The conference, organised by the Royal Holloway and the Tavistock and Portman NHS
on 19 September, brought together lawyers, teachers, mental health
workers, social workers, refugee organisations and young asylum seekers
to share their knowledge and experiences and to establish a network to
collate information and track the outcomes for separated young people
seeking asylum.
The excellent contributors detailed both the legal minefield of
seeking justice for these young people and the emotional and
psychological impact of displacement and a very uncertain and
potentially life-threatening future. Young people from Afghanistan also
participated in the day and spoke about their experiences of living in
the UK, gaining education and qualifications, making friends and a life
here only to be met with a very uncertain future as they reach 18.
There were speakers, films taken by young people speaking about their lives, a performance of
Mazloom, a play based on words and experiences of young asylum seekers, and a film called
Hamedullah.
This is the true story of Hamedullah who fled Afghanistan as a teenager
and lived safely in Canterbury until Border Agency officials came to
his house in the middle of the night, arrested him and removed him to
Kabul on a charter flight. Sue Clayton, a film director working in the
Media Department at the Royal Holloway, filmed the day he was led to his
flight and gave him a tiny video camera which he has since used to
capture his experience of returning and his daily struggle to survive.

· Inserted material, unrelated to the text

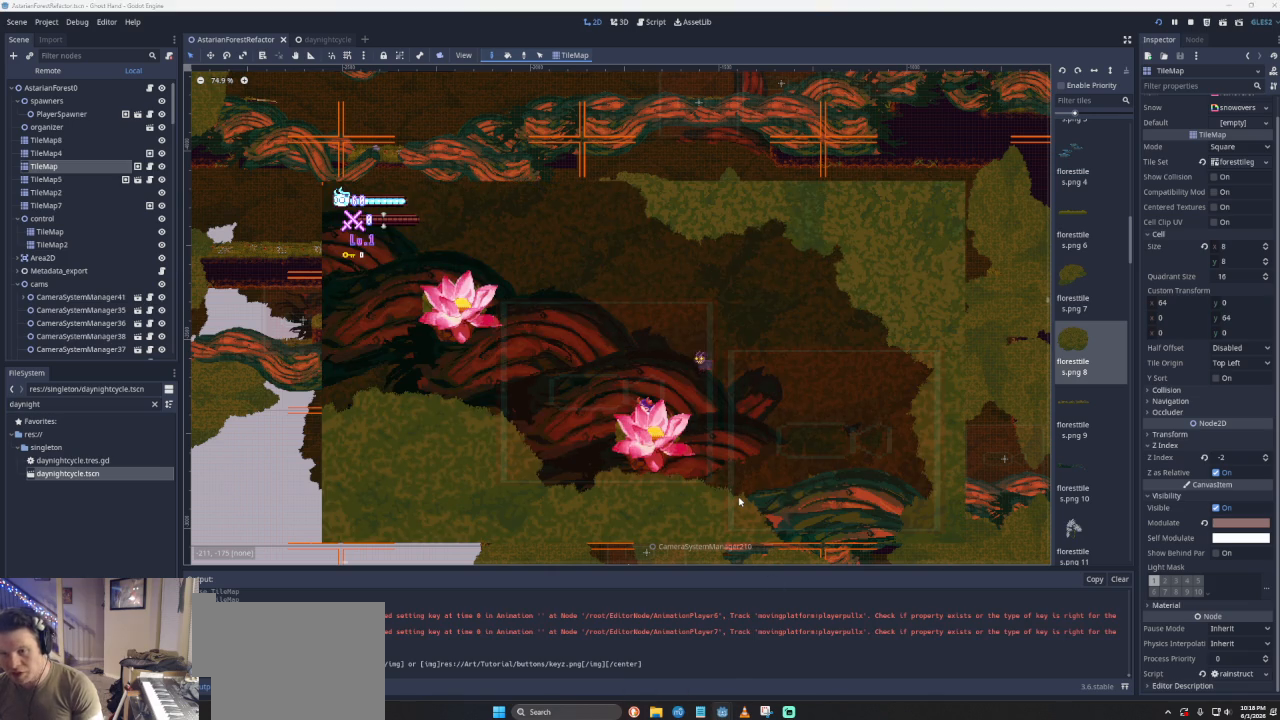
Gameplay with a controller (PlayStation layout); each line is a JSON object with the inputs held at the frame after it. "events" lists button and stick changes between this image and that frame as [ms after this image, input, new state], when the widget could be followed in between. Not read: right_stick.
{"buttons": [], "left_stick": "left", "events": [[433, "left_stick", "left"]]}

This film is a very powerful testament to the dangers that these young
people face when they are forcibly removed and gives the lie to the
official statement that it is safe for these young men to return.

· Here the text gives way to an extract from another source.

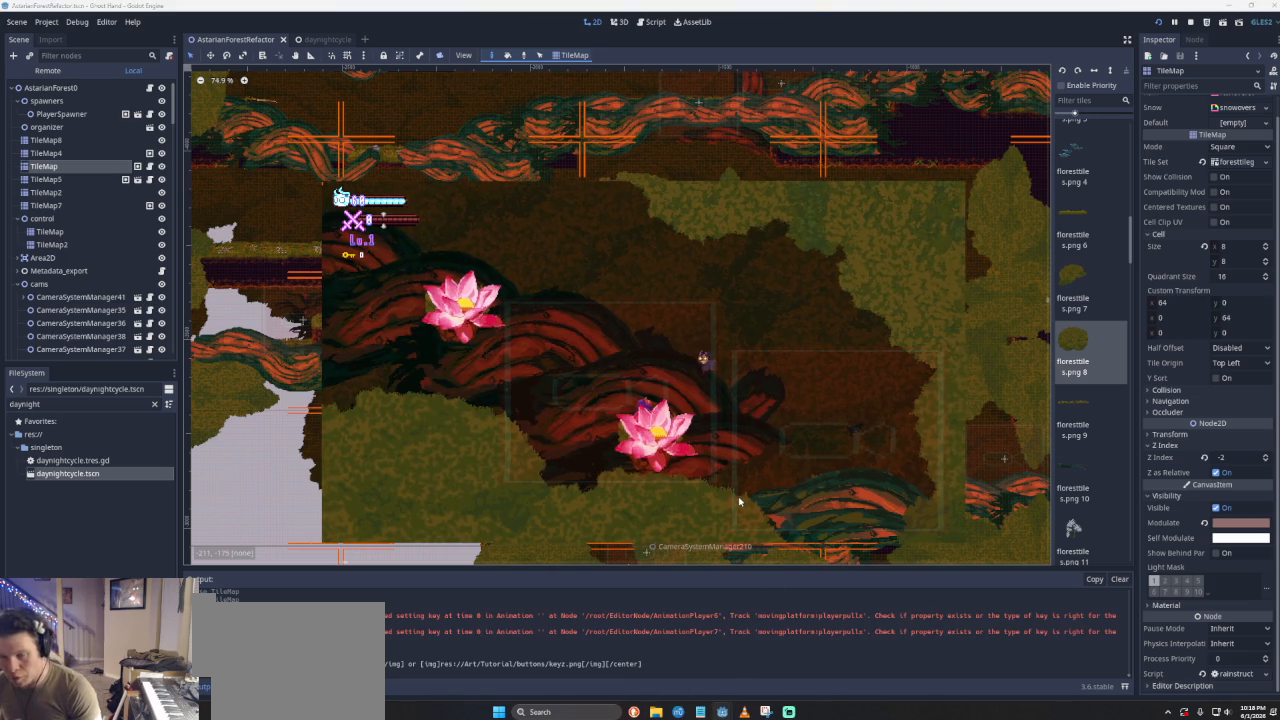
{"buttons": [], "left_stick": "up-left", "events": [[33, "left_stick", "up-left"], [133, "CROSS", "down"], [467, "CROSS", "up"]]}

The greatest sense of injustice voiced by those young people present
was the inequality in the way they are treated in the UK. The different
standards of the legal representation they receive was also voiced by
many, lawyers included. Supporters of these young people have started to
show extracts of
Hamedullah to judges, highlighting what they
can expect on their return, and this is proving an increasingly
effective way of influencing the decisions taken by courts.
The film
Hamedullah costs £10 with all the proceeds going to
this young man to support him whilst he tries to make a new life for
himself. He has been unable to get work, has no family left and his
village is in one of the most dangerous areas. He is viewed with great
suspicion as belonging to neither country.